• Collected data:

——

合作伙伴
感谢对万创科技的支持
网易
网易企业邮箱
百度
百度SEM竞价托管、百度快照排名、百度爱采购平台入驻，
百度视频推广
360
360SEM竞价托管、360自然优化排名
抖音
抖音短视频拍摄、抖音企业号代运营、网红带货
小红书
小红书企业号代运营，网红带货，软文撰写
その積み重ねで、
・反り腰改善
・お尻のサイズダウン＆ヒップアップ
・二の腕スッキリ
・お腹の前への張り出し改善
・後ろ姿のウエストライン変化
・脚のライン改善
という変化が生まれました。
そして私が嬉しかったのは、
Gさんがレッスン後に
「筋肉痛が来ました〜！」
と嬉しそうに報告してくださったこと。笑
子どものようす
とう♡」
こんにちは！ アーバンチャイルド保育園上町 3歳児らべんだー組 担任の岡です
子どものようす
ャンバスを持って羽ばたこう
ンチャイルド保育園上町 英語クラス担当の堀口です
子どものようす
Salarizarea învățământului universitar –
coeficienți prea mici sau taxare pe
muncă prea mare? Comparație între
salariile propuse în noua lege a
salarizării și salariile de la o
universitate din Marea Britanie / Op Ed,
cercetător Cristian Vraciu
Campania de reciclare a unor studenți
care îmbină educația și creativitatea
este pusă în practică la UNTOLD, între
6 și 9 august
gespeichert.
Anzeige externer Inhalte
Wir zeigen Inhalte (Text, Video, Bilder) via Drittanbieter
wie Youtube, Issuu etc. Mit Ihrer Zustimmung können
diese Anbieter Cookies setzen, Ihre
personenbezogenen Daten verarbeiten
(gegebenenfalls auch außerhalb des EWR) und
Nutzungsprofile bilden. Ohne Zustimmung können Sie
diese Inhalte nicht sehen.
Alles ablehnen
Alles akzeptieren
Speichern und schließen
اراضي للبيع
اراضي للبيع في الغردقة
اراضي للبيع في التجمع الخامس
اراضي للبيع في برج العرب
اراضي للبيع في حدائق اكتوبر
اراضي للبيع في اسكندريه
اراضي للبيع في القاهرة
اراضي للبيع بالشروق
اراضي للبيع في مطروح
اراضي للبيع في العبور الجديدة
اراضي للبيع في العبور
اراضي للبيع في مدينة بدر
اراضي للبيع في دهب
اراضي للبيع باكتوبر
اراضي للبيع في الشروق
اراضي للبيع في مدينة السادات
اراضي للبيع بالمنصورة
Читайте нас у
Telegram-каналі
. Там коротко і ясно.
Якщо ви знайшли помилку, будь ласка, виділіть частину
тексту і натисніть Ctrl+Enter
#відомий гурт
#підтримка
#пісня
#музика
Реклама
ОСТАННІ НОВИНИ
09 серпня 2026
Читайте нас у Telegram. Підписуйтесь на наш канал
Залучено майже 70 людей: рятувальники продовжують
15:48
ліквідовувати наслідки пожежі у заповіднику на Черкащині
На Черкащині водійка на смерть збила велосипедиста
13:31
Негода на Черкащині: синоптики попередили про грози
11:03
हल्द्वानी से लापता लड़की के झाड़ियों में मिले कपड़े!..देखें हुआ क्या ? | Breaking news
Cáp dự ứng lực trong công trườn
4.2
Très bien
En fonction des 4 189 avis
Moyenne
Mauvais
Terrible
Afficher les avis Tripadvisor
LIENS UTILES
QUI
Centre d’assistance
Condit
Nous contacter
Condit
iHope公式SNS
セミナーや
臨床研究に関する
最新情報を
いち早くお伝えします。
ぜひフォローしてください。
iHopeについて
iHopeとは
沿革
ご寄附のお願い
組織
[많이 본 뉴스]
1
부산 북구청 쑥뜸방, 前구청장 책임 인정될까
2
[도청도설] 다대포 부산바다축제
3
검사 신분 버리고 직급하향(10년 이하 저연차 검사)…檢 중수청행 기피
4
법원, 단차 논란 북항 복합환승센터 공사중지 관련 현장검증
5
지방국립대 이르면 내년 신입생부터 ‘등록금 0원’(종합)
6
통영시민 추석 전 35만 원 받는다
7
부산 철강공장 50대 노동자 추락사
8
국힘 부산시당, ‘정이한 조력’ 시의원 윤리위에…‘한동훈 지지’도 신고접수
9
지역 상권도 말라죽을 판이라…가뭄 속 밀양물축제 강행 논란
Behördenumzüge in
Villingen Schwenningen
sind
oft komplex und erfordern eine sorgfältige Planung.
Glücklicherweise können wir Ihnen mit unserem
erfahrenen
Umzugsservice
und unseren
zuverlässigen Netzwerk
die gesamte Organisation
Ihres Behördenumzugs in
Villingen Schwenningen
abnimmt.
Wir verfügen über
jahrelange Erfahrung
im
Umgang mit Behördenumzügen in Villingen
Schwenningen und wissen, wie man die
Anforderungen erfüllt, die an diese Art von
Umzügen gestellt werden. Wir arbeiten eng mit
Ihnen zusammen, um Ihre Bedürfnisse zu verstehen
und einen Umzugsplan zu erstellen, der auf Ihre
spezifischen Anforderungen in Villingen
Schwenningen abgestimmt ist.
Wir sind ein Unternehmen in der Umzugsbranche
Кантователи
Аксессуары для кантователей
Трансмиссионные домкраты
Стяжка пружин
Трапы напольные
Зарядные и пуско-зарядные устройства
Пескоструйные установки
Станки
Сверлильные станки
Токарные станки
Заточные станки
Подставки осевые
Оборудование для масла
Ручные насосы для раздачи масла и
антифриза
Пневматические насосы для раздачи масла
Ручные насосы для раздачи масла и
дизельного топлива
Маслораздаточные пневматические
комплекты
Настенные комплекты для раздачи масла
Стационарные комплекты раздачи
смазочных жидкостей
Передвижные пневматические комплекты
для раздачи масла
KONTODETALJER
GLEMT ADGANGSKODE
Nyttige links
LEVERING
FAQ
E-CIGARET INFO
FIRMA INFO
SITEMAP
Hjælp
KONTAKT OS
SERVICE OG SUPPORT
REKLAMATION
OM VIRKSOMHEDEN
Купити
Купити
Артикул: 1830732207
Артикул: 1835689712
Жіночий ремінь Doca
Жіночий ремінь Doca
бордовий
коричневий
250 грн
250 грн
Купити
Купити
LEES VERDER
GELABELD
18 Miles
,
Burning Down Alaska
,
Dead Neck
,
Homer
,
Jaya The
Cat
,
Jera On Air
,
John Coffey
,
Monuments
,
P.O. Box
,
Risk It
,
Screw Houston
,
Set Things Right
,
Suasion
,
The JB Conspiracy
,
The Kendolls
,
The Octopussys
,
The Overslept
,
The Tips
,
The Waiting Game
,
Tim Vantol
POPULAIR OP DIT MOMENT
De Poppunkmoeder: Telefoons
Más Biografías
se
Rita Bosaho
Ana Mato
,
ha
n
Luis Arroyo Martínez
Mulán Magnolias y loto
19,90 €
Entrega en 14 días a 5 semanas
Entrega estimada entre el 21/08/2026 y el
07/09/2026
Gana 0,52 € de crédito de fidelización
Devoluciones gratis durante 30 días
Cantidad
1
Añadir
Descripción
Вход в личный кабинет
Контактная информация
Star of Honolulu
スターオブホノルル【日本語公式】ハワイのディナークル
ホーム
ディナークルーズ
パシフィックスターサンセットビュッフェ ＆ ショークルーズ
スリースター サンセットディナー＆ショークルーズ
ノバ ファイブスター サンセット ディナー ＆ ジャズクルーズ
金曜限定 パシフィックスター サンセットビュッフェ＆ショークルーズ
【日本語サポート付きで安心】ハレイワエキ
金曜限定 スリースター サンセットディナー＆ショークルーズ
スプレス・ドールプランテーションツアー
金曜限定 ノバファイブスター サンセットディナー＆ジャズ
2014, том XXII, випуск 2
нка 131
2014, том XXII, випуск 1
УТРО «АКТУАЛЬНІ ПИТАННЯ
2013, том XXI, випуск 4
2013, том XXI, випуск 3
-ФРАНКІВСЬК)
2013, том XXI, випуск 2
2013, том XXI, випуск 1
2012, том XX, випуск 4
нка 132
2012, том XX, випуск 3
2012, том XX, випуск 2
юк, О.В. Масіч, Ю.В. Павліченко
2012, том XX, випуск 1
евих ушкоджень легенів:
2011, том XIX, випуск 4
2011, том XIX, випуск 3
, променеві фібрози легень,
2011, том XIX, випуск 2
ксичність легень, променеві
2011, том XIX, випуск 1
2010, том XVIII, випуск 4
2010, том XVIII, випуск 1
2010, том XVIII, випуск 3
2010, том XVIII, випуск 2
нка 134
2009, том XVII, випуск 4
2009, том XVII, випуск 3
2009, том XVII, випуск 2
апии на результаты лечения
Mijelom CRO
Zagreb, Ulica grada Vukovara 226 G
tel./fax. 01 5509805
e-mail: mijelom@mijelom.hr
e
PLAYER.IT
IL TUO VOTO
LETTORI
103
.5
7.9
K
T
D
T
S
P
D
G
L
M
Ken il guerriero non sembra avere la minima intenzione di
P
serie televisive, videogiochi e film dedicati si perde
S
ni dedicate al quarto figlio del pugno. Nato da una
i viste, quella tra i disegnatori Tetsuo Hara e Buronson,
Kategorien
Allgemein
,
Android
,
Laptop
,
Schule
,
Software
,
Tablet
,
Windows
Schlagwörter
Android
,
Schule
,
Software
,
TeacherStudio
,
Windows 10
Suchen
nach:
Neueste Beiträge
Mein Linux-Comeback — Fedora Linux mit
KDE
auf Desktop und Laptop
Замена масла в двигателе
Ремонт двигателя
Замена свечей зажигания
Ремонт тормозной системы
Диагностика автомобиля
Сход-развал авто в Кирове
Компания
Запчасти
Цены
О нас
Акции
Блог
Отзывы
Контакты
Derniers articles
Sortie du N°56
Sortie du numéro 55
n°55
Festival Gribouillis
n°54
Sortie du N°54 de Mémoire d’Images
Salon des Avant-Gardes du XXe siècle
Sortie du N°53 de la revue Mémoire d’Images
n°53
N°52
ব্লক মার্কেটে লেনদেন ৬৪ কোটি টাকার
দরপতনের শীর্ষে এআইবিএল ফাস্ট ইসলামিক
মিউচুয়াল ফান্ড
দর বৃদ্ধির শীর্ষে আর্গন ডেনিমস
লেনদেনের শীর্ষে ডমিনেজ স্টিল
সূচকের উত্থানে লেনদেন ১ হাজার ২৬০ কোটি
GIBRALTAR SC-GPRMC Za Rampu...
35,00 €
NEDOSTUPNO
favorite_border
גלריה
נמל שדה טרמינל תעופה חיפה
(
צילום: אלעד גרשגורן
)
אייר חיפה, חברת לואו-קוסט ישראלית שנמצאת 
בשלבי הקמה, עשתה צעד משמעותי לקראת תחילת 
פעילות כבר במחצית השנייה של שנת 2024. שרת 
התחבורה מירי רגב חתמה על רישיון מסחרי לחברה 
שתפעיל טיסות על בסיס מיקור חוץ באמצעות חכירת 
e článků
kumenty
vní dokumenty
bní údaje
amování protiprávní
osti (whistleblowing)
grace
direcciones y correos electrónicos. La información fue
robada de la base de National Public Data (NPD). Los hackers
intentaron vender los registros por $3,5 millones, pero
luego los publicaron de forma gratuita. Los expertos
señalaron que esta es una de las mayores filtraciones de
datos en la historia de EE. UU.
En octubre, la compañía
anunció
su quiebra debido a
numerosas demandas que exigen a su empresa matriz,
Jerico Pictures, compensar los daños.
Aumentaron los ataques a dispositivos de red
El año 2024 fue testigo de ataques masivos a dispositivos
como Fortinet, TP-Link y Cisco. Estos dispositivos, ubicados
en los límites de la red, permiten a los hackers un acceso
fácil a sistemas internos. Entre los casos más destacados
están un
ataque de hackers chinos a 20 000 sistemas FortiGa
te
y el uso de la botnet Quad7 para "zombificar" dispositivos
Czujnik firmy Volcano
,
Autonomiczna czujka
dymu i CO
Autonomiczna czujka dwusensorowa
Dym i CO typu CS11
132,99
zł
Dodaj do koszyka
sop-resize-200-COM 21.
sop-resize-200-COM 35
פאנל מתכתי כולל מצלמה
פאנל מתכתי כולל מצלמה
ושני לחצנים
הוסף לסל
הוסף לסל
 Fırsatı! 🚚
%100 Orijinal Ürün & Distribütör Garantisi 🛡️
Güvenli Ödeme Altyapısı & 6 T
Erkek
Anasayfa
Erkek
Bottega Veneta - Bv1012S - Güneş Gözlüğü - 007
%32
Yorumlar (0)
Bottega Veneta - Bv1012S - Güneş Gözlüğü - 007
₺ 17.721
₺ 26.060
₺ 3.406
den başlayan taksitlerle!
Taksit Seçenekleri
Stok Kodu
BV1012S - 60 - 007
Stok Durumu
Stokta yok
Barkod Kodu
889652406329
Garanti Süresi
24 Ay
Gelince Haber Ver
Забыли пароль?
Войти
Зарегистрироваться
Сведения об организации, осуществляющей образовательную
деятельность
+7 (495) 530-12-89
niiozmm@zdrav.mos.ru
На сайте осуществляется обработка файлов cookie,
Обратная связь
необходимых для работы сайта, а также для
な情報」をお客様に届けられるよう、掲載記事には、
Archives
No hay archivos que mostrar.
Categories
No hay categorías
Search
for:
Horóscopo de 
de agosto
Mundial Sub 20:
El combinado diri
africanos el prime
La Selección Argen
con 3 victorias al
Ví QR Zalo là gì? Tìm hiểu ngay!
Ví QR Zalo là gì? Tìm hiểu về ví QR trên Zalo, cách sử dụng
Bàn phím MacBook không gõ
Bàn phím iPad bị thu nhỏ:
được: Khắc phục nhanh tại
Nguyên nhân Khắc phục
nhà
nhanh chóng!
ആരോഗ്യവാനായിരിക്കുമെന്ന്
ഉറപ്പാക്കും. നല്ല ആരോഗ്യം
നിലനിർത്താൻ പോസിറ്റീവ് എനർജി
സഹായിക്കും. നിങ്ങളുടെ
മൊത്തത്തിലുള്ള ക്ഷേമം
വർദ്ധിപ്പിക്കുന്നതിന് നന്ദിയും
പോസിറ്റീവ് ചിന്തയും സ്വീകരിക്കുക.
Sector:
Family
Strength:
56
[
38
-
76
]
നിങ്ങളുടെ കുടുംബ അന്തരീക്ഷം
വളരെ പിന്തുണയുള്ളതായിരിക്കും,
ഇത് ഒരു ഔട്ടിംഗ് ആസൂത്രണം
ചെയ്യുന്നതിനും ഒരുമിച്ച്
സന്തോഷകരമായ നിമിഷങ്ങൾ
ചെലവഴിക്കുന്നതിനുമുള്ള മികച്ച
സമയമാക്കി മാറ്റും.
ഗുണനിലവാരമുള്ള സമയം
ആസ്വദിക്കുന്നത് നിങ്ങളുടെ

——

Up to and including the line with "Alles ablehnen", output each line of the entries above exactly, starting from the first.

• RESPONSE AREA:
合作伙伴
感谢对万创科技的支持
网易
网易企业邮箱
百度
百度SEM竞价托管、百度快照排名、百度爱采购平台入驻，
百度视频推广
360
360SEM竞价托管、360自然优化排名
抖音
抖音短视频拍摄、抖音企业号代运营、网红带货
小红书
小红书企业号代运营，网红带货，软文撰写
その積み重ねで、
・反り腰改善
・お尻のサイズダウン＆ヒップアップ
・二の腕スッキリ
・お腹の前への張り出し改善
・後ろ姿のウエストライン変化
・脚のライン改善
という変化が生まれました。
そして私が嬉しかったのは、
Gさんがレッスン後に
「筋肉痛が来ました〜！」
と嬉しそうに報告してくださったこと。笑
子どものようす
とう♡」
こんにちは！ アーバンチャイルド保育園上町 3歳児らべんだー組 担任の岡です
子どものようす
ャンバスを持って羽ばたこう
ンチャイルド保育園上町 英語クラス担当の堀口です
子どものようす
Salarizarea învățământului universitar –
coeficienți prea mici sau taxare pe
muncă prea mare? Comparație între
salariile propuse în noua lege a
salarizării și salariile de la o
universitate din Marea Britanie / Op Ed,
cercetător Cristian Vraciu
Campania de reciclare a unor studenți
care îmbină educația și creativitatea
este pusă în practică la UNTOLD, între
6 și 9 august
gespeichert.
Anzeige externer Inhalte
Wir zeigen Inhalte (Text, Video, Bilder) via Drittanbieter
wie Youtube, Issuu etc. Mit Ihrer Zustimmung können
diese Anbieter Cookies setzen, Ihre
personenbezogenen Daten verarbeiten
(gegebenenfalls auch außerhalb des EWR) und
Nutzungsprofile bilden. Ohne Zustimmung können Sie
diese Inhalte nicht sehen.
Alles ablehnen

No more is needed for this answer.